*** Opening of Task inputs ***

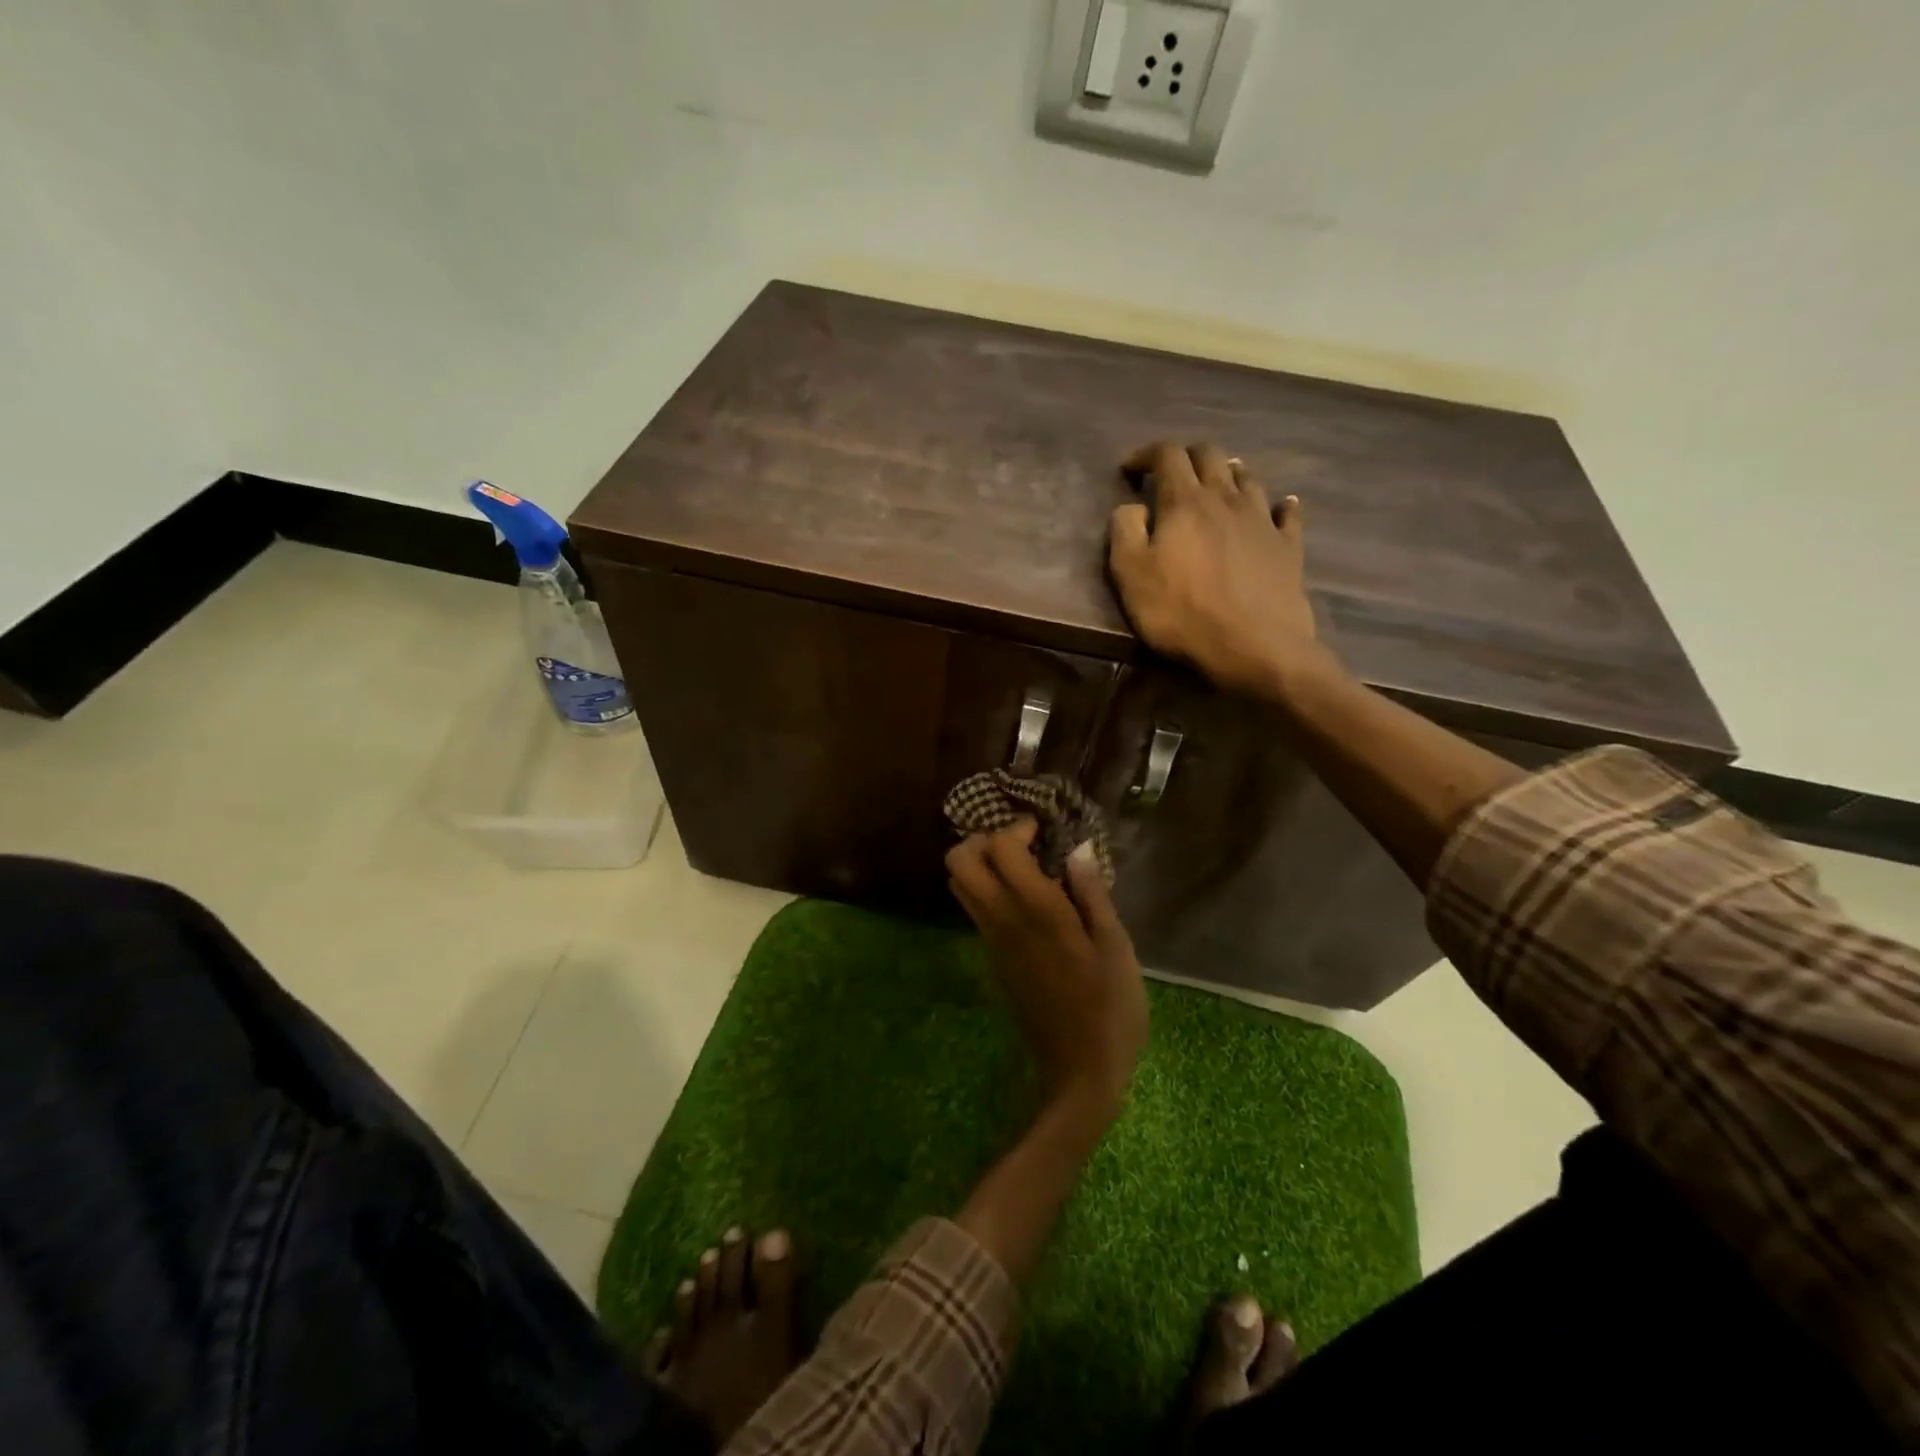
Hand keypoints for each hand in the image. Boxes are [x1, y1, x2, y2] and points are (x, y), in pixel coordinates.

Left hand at [946, 821, 1147, 1120]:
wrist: (1078, 1072)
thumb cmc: (1110, 1007)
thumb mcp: (1115, 946)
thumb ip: (1092, 893)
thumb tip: (1078, 848)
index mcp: (1036, 911)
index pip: (998, 849)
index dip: (1015, 828)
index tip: (1042, 829)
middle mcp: (1002, 921)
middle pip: (959, 863)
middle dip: (983, 840)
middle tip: (1023, 844)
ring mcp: (991, 942)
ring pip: (960, 886)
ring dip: (981, 864)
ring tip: (1025, 866)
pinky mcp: (992, 960)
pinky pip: (975, 910)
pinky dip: (988, 889)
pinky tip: (1028, 899)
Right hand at [1109, 441, 1322, 699]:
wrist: (1255, 647)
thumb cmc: (1182, 613)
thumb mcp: (1131, 575)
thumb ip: (1124, 531)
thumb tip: (1132, 506)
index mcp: (1185, 502)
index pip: (1167, 454)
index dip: (1147, 454)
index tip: (1132, 469)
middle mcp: (1227, 498)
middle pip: (1210, 455)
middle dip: (1187, 456)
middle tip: (1172, 474)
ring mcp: (1262, 520)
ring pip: (1248, 478)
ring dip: (1229, 474)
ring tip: (1218, 486)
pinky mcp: (1288, 546)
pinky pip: (1287, 513)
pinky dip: (1279, 505)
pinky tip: (1280, 507)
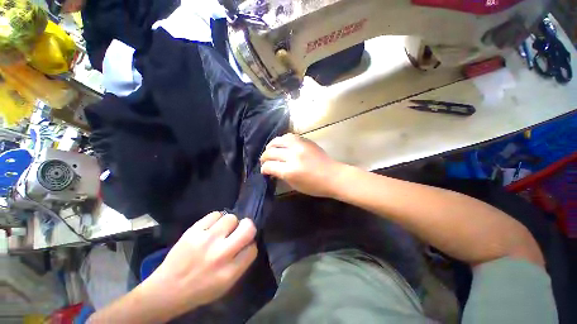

*** Close of Task inputs ***

An exact reproduction of every record above is required, with no pictures included.

Task result →
Hand keypoints for each hand in the image. Boxes are [x1, y1, x2, y2] and points are (x, y), in pixel coordinates.

Left hand at [946, 821, 1147, 1120]:
wrist: (1078, 1072)
thumb cmc: (1110, 1007)
thumb mcp: (1115, 946)
thumb ip: (1092, 893)
thumb tip: (1078, 848)
index mcp: (1036, 911)
index pip: (998, 849)
index dip: (1015, 828)
index tip: (1042, 829)
middle mcp: (1002, 921)
middle pip: (959, 863)
middle dip: (983, 840)
middle tip: (1023, 844)
ring mcp: (991, 942)
ring pip: (960, 886)
ring dip: (981, 864)
ring tip: (1025, 866)
pinky mcp: (992, 960)
pinky pip: (975, 910)
pinky dip: (988, 889)
pinky tip: (1028, 899)
Right hand at [1109, 441, 1322, 699]:
wrist: (1255, 647)
thumb cmc: (1182, 613)
thumb mcp: (1131, 575)
thumb ip: (1124, 531)
thumb tip: (1132, 506)
index mcp: (1185, 502)
index pip: (1167, 454)
index dip: (1147, 454)
index tip: (1132, 469)
middle mcp: (1227, 498)
middle pip: (1210, 455)
middle dip: (1187, 456)
middle tip: (1172, 474)
ring mcp: (1262, 520)
ring pip: (1248, 478)
ring dip: (1229, 474)
ring tip: (1218, 486)
pinky mcp: (1288, 546)
pinky pip: (1287, 513)
pinky dip: (1279, 505)
pinky tip: (1280, 507)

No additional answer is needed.